P-51 Mustang &quot;Daddy&#x27;s Girl&quot; © Keith Breazeal by Keith Breazeal Photography, on Flickr

And remember to scan for what's going on around you. Some of my favorite shots are not in the air. 



Peek-A-Boo Preflight © Keith Breazeal by Keith Breazeal Photography, on Flickr


----------



## sagittariansrock (Oct 28, 2014)

Jim Saunders said:


> sagittariansrock said:
> 
> 
> > Great shot, and great advice, Jim!
> ...



I am curious because I only have theoretical knowledge, but wouldn't Case 2 of AI servo setting preclude focusing on new objects entering the frame?


----------



## sagittariansrock (Oct 28, 2014)

TexPhoto said:


> Practice your panning technique. Cars on a road make a nice a analog. Remember to focus on something on the plane, pic a feature, put the center focus spot on that. Set the IS to the right mode.
> 
> Are you close? There will be planes coming in the days before, acrobatic teams will be practicing. Might be your chance to shoot some keepers without having to fight for space.
> 
> Get a schedule, know your events, don't miss something you don't want to miss.





I shall try and do a bit of panning practice on the helicopters and airplanes that fly above where I work.
Unfortunately, I won't get the opportunity to get near Ellington before Sunday.
I have set the IS to mode 2 and taped over it, LOL!
I am not very close- I only have general admission. Hope to get it early and pick a spot near the fence.
Thanks for all the advice!


----------



## sagittariansrock (Oct 28, 2014)

bluemoon said:


> stay off to the side rather than the center of the field. Planes are starting their turns and generally doing more stuff there then in the middle.
> 200 will probably not be long enough, I took the 100-400 and wished for more most of the time.
> I underexposed by up to a stop to get some detail in the sky.
> 1/1000th was the min speed to get a crisp image for me. Most of the show was shot in M. I tried the spot metering, but it was all over the place on my 6D so I switched to manual. With 5DIII you might have better luck.
> ...




Thanks for the advice re location. I would have done exactly the opposite had I not known.
I shall be bringing my 2x III, so I will have a range of 140-400. I know the 100-400 would have been better, but it will not be cost-effective to rent.
I took your advice to underexpose and set it as two of the custom functions- TVs at 1/2000 (61-point auto select) and 1/800 (zone selection) respectively. The third is set to Manual with 1/500 and f/5.6. All on Auto ISO.
Enough cards and battery- check!
Sunscreen and fluids- check!
Thanks so much! Great shot of the blue angels!


----------



## sagittariansrock (Oct 28, 2014)

KeithBreazeal said:


> Read this. You can not use the warbird photos for commercial purposes. Is this really worth shooting? Spend lots of money without a return is not my first choice. http://www.wingsoverhouston.com/index.php/info/photo-contest
> I typically use two bodies- 5DIII & 7D. If the light is good(not overcast) I'll use the 100-400L on the crop body. The 24-105L is on the 5DIII. If the showline is close, I'll swap the lenses. If it's overcast, go with a 2.8 lens. I favor the 300 2.8 on crappy skies. I shot Fleet Week with the 300 on the 5DIII and added the extender when required. The 7D had the 70-200L.

MATERIAL PROVIDED:
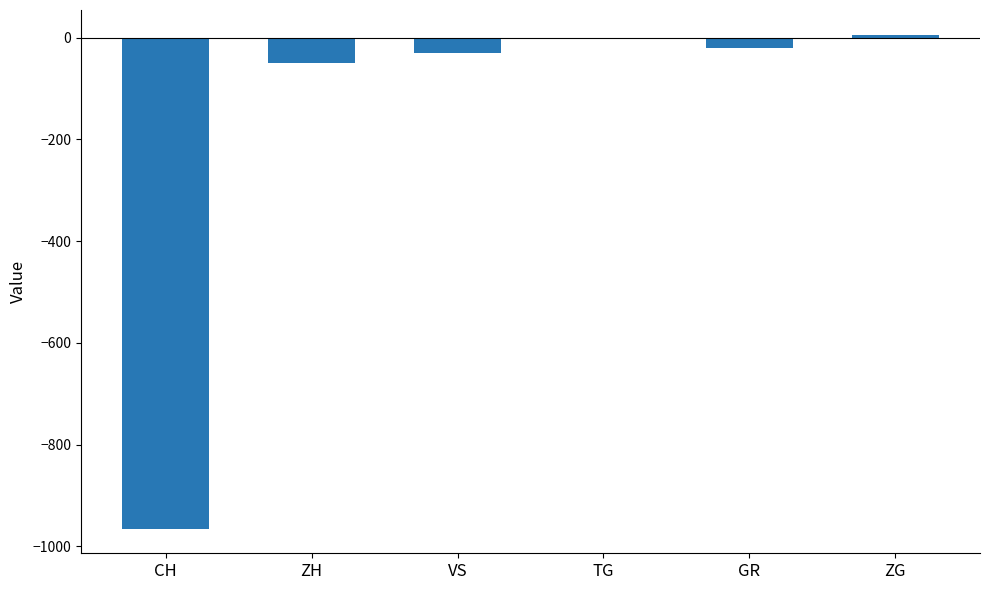

What is the sum of the Total per Canton values at CH and GR?

-986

EXERCISE INSTRUCTIONS:
1) Transcribe the part of the airshow photography thread from "I shall be bringing" up to and including "on Auto ISO.".
2) Continue the airshow photography thread from its last sentence.

OUTPUTS IN ORDER:
1)
I shall be bringing my 2x III, so I will have a range of 140-400. I know the 100-400 would have been better, but it will not be cost-effective to rent.
I took your advice to underexpose and set it as two of the custom functions- TVs at 1/2000 (61-point auto select) and 1/800 (zone selection) respectively. The third is set to Manual with 1/500 and f/5.6. All on Auto ISO.

2)
> Shoot at a high shutter speed to grab some sharp keepers, then decrease for prop blur. Jets require a speed over 800 with 1000-2000th preferred.(2.8 lens is best)
> Study the field layout and choose a good location for light considerations. If the passes come from the North, you going to get nice light. You might want to move toward the southern end on the crowd line if that's the case- you'll get more shots as they come down the line. If they round the corner from the west and turn south, consider hanging out in that corner. It's like Chino POF if you've been there.
> ...



Thanks for sharing the great images. The EXIF data will come handy as a guide.
I know I can't use them for commercial purposes, but I don't shoot professionally yet, so it's okay.
I wish I had received the 7DII in time, but that's not happening. So no 1.6x crop and 10 fps 
I shall have the 70-200 + 2x on my 5DIII, and the 24-70 on my 5D for on-the-ground shots 
Great advice on the positioning- I shall definitely keep that in mind.
Once again, thanks so much for the advice. I hope I can do justice to all your time!


----------



## Click (Oct 28, 2014)

Keith, I just love the landing gear on the last one. 8)


----------



## KeithBreazeal (Oct 28, 2014)

Click said:


> Keith, I just love the landing gear on the last one. 8)



 Roger that!


----------



## wyldeguy (Oct 29, 2014)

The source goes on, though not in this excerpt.